___ MATERIAL TO PROCESS

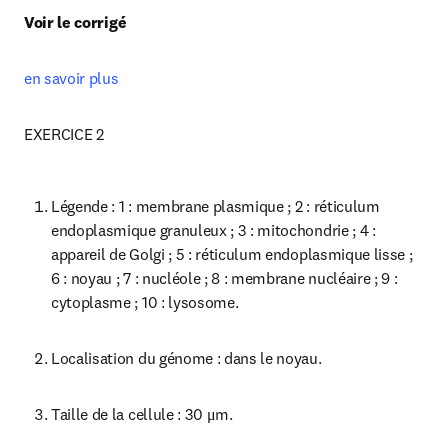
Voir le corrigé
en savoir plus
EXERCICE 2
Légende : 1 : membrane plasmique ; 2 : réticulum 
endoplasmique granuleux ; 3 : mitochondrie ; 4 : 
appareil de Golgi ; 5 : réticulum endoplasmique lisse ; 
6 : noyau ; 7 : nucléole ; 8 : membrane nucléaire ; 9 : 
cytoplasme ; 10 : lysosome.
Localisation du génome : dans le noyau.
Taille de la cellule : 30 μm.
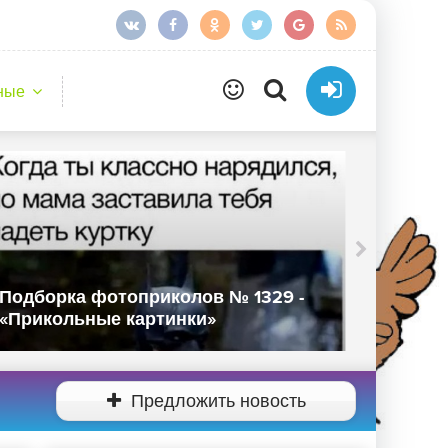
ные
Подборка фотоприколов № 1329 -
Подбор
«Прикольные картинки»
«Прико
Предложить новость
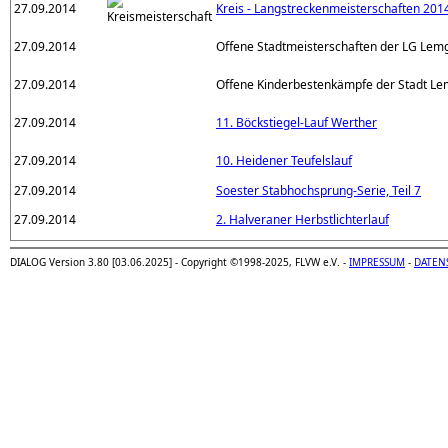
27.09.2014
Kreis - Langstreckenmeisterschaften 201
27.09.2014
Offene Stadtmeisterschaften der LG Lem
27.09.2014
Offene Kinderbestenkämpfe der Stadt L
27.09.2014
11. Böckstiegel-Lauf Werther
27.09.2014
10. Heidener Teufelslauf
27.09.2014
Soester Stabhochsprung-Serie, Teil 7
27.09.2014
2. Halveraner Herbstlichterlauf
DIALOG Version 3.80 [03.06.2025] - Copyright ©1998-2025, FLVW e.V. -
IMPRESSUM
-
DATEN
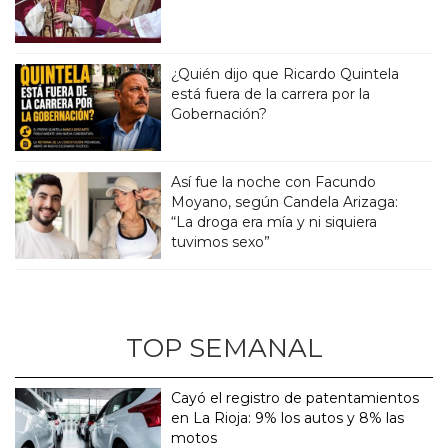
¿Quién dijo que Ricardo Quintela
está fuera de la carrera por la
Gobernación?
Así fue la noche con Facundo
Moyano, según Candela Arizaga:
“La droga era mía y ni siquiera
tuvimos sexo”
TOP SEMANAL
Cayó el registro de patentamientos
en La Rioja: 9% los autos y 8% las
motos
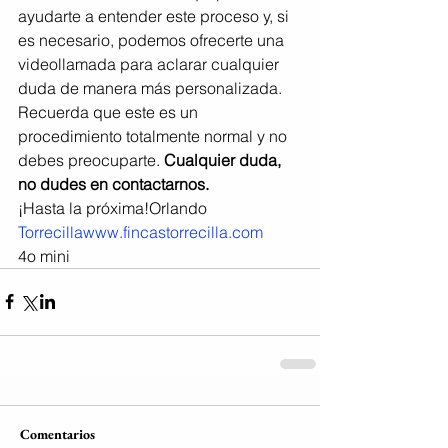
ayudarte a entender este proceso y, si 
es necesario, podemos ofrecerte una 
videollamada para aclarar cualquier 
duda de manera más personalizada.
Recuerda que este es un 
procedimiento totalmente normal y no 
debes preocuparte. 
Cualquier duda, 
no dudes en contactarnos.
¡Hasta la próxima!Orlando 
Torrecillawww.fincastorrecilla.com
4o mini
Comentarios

______
___ MATERIAL TO PROCESS

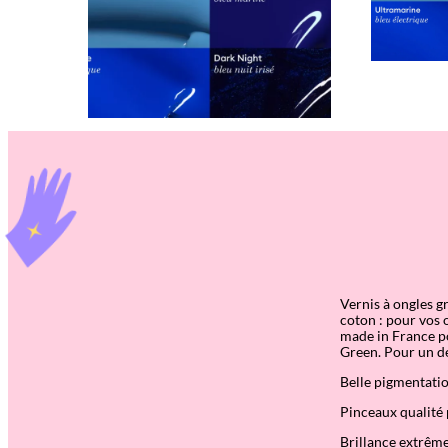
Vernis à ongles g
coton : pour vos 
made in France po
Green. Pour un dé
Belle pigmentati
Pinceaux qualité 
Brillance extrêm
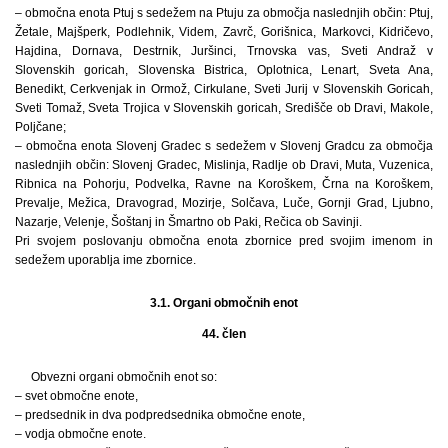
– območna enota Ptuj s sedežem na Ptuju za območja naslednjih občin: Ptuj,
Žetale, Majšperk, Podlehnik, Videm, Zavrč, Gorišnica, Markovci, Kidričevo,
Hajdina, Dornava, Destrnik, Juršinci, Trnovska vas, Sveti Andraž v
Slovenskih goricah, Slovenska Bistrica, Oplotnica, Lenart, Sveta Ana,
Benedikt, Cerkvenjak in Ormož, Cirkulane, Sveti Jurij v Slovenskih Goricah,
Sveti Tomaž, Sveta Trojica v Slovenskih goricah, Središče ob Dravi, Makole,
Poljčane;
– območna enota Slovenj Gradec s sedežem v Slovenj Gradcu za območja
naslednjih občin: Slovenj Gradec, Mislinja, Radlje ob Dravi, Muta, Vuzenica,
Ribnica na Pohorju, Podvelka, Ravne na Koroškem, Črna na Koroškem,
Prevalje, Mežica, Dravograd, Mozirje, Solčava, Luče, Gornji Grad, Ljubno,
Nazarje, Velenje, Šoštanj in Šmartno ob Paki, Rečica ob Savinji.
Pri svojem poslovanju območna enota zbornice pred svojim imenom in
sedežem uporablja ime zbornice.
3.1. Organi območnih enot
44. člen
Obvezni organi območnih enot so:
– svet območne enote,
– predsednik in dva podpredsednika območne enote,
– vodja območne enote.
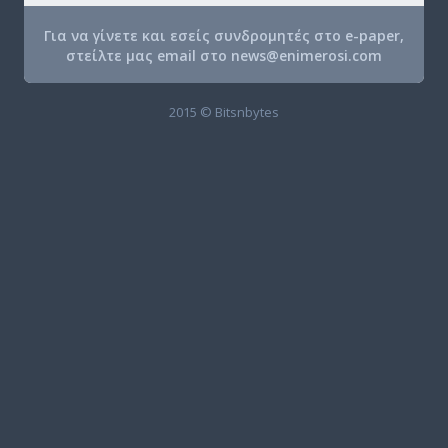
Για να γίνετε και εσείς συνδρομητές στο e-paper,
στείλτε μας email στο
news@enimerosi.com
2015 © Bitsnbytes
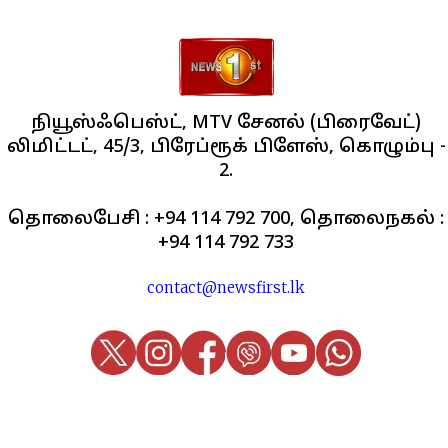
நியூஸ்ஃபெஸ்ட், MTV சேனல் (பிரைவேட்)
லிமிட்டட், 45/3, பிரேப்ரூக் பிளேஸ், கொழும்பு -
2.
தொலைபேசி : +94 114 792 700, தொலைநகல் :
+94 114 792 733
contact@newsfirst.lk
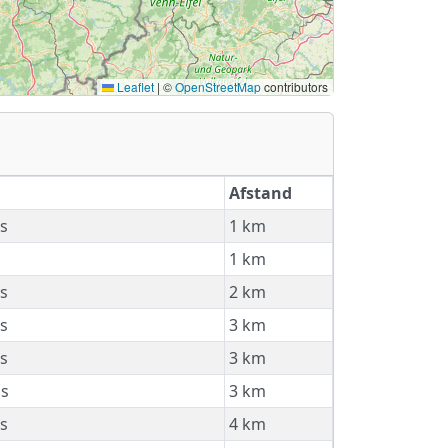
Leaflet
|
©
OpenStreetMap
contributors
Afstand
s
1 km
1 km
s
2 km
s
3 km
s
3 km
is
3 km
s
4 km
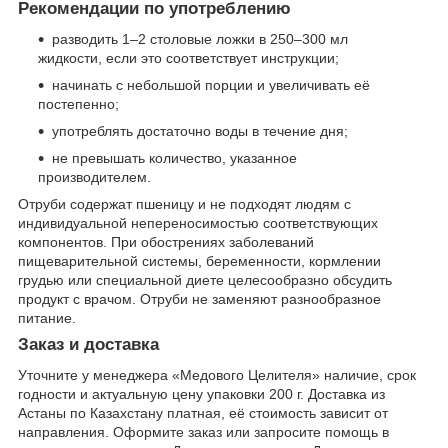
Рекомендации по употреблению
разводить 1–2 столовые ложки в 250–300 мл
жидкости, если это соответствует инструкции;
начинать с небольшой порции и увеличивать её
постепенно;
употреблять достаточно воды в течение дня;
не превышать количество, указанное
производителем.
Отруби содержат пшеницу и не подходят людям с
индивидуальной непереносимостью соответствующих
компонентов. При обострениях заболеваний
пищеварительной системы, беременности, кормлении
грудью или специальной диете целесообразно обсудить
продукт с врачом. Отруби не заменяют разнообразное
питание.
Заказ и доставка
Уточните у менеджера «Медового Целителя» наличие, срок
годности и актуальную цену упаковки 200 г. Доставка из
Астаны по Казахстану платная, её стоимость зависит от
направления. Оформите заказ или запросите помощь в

______

AIM OF THE TASK: Each line that holds the word "réticulum" should be extracted from the records.

OUTPUT BELOW:
Légende : 1 : membrane plasmique ; 2 : réticulum 
appareil de Golgi ; 5 : réticulum endoplasmique lisse ; 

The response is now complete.